Yeast is another nutritious food. In this case, the simplest baker's dry yeast or wet yeast sold in packs will do. They are added at the rate of 28 grams per 20 liters of water - this is the daily norm for daphnia, while at the same time adding microscopic algae, which will prevent water pollution and serve as an additional nutritional component for small crustaceans.
The advantage of yeast as a nutritional component is that it is easy to use and purchase, but it is less valuable than algae. Microscopic algae must be supplied to daphnia in large quantities - you yourself could see that in places where algae bloom in lakes and ponds, daphnia predominate in large quantities.

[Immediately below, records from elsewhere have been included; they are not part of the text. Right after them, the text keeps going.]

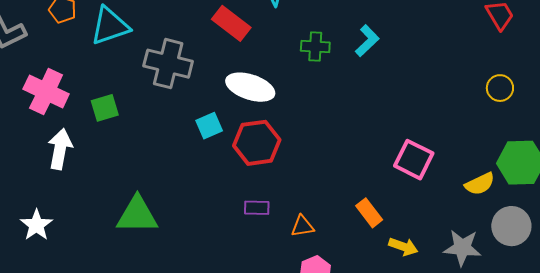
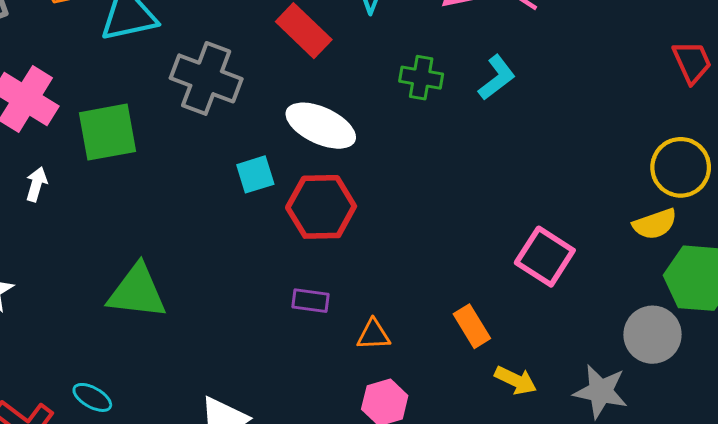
yellow circle: (500, 88) -> (681, 167), size x1.5
green square: (105, 108) -> (108, 132), size x1.5
white arrow: (60, 149) -> (36, 184), size x0.6
yellow semicircle: (480, 184) -> (655, 224), moved
gray circle: (511, 226) -> (653, 335), moved

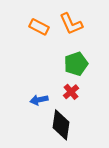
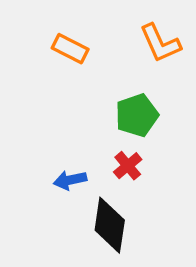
orange L-shape: (71, 24) -> (160, 43), moved

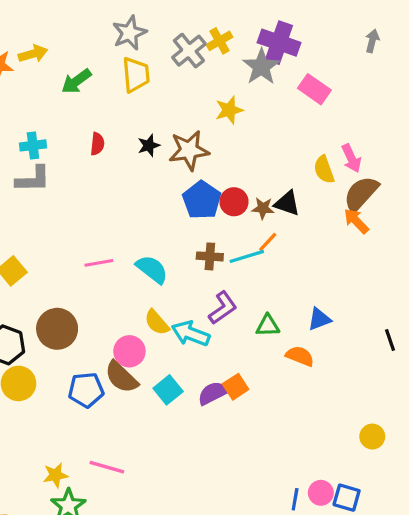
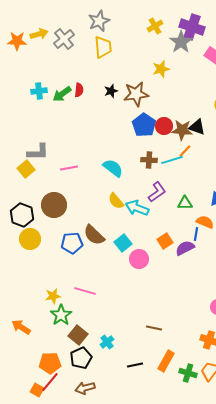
gray cross: (189, 51) -> (64, 39), moved
green arrow: (76, 81) -> (62, 94), moved
gray L-shape: (33, 179) -> (38, 152), moved
brown star: (263, 208) -> (182, 130), size x1.5
pink line: (99, 263) -> (69, 168), moved
pink circle: (129, 351) -> (139, 259), moved
purple semicircle: (213, 393) -> (185, 248), moved
blue line: (295, 499) -> (196, 234), moved

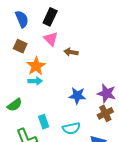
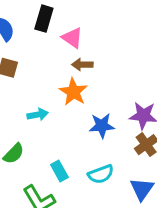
pink triangle: (51, 39) -> (72, 38), moved
orange star: (36, 66) -> (73, 92), moved

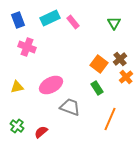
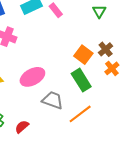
green rectangle: (97, 88) -> (81, 80), size x1.5
orange line: (110, 119) -> (80, 114), moved, turned 30

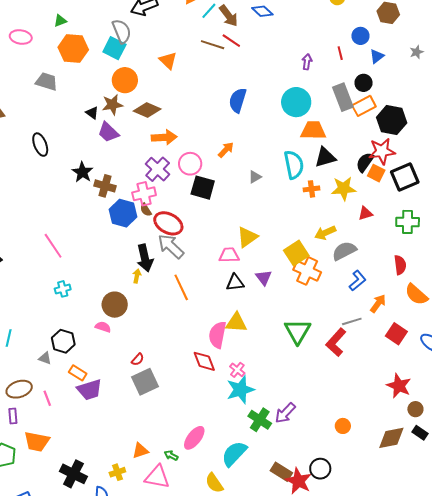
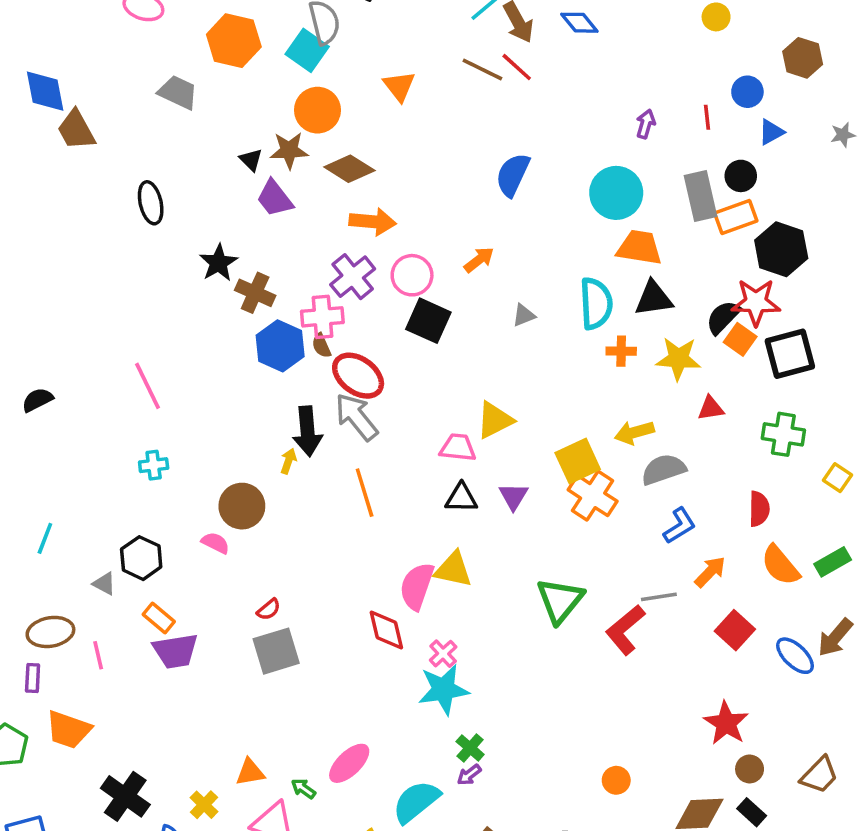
purple arrow: (285, 413) -> (469, 775), moved, size x0.6
green cross: (260, 420) -> (470, 748), size x0.7
yellow cross: (117, 472) -> (204, 805), turned -35

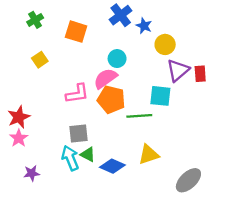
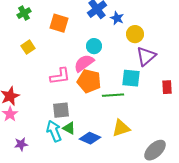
red rectangle: (200, 74) -> (167, 87), moved

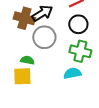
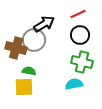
brown cross: (24, 18) -> (16, 48), moved
gray circle: (44, 37) -> (34, 40), moved

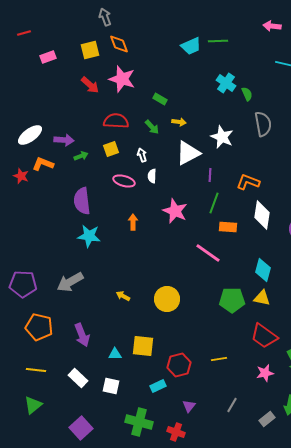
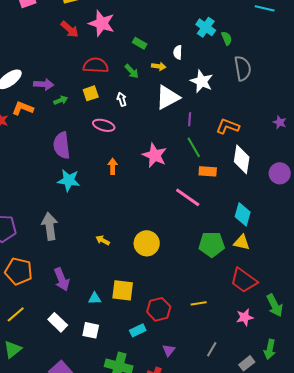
white semicircle: (152, 176) -> (178, 52), moved
green line: (214, 203) -> (194, 147), turned -50
gray arrow: (70, 282) -> (50, 226), turned 112
yellow line: (36, 370) -> (16, 314), turned -48

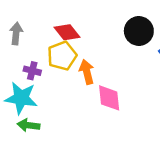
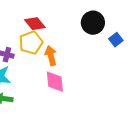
pink diamond: (109, 98) -> (55, 82), moved

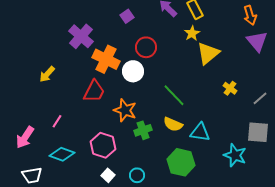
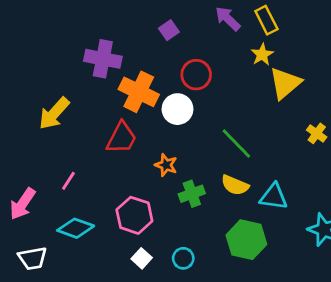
purple cross: (81, 36) -> (103, 59), turned -30
yellow arrow: (47, 74) -> (54, 113), size x1.4
orange star: (125, 110) -> (166, 165), size x0.7

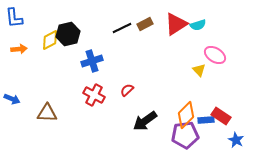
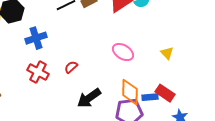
pink ellipse: (215, 55) -> (123, 52), moved
yellow triangle: (199, 70) -> (167, 53), moved
orange diamond: (186, 115) -> (130, 92), turned -44

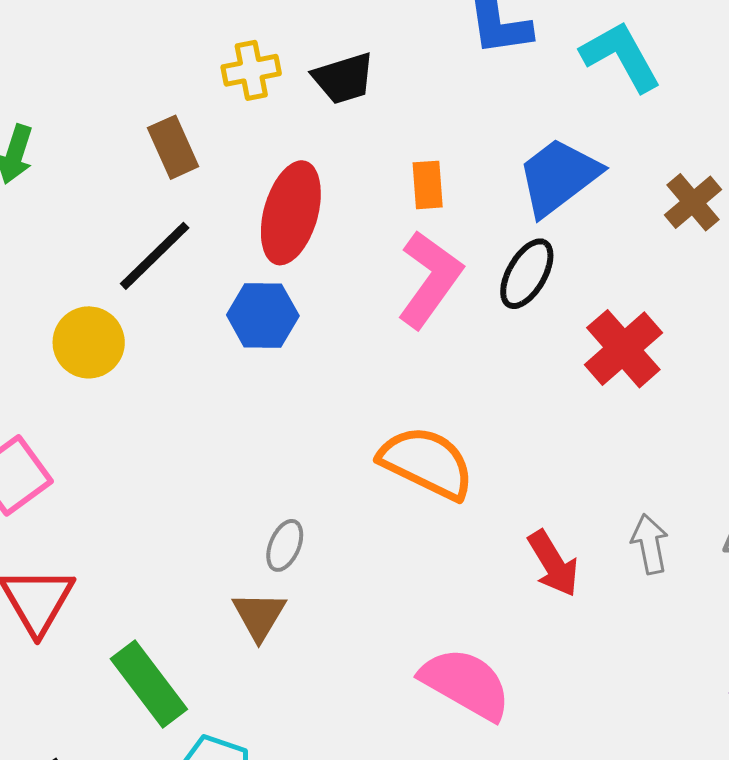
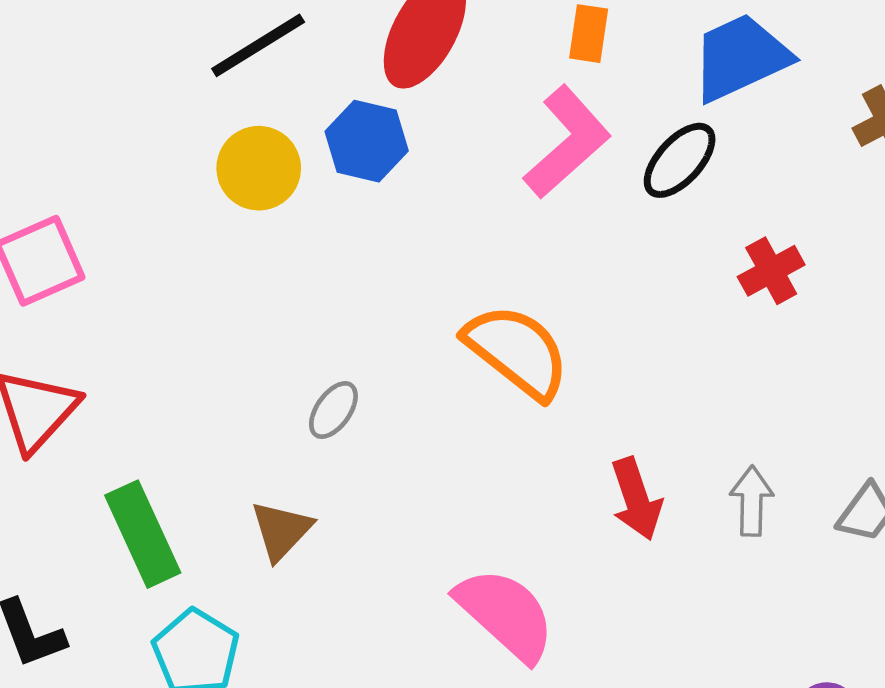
yellow circle: (89, 342) -> (259, 168), moved
red cross: (623, 349) -> (771, 271), size x0.7
brown triangle: (259, 616) -> (281, 530), moved

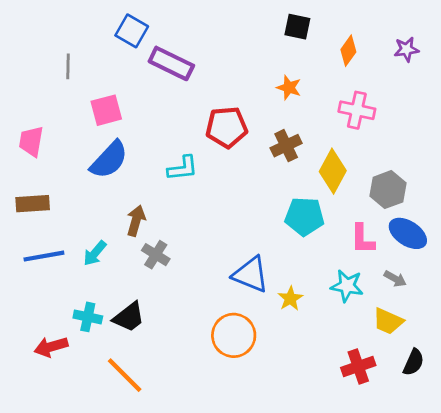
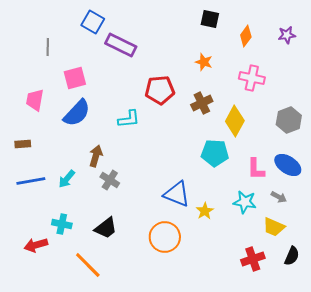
pink trapezoid: (31, 141) -> (35, 100), moved
gray hexagon: (388, 190) -> (289, 120), moved
brown rectangle: (33, 204) -> (23, 144), size x0.7
black trapezoid: (129, 317) -> (106, 228), moved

The advantage of using algae in food is their ease of use - it is optimal to choose algae of the Scendesmus family, as well as chlorella, which develop in large quantities in a newly equipped, stocked aquarium. It is enough to scoop up water from such an aquarium and place it in a warm place under the sun’s rays - the algae will actively develop, serving in the future as food for daphnia.
You can add beet juice or cabbage or carrot juice to the water containing daphnia - 1 tsp. per 5 liters of volume - this will not only diversify the diet of crustaceans, but also serve as a source of vitamins for them. Adding liquid manure in small doses also has an excellent effect, but experienced aquarists do not recommend adding milk or hay infusion - they stop the growth and reproduction of daphnia.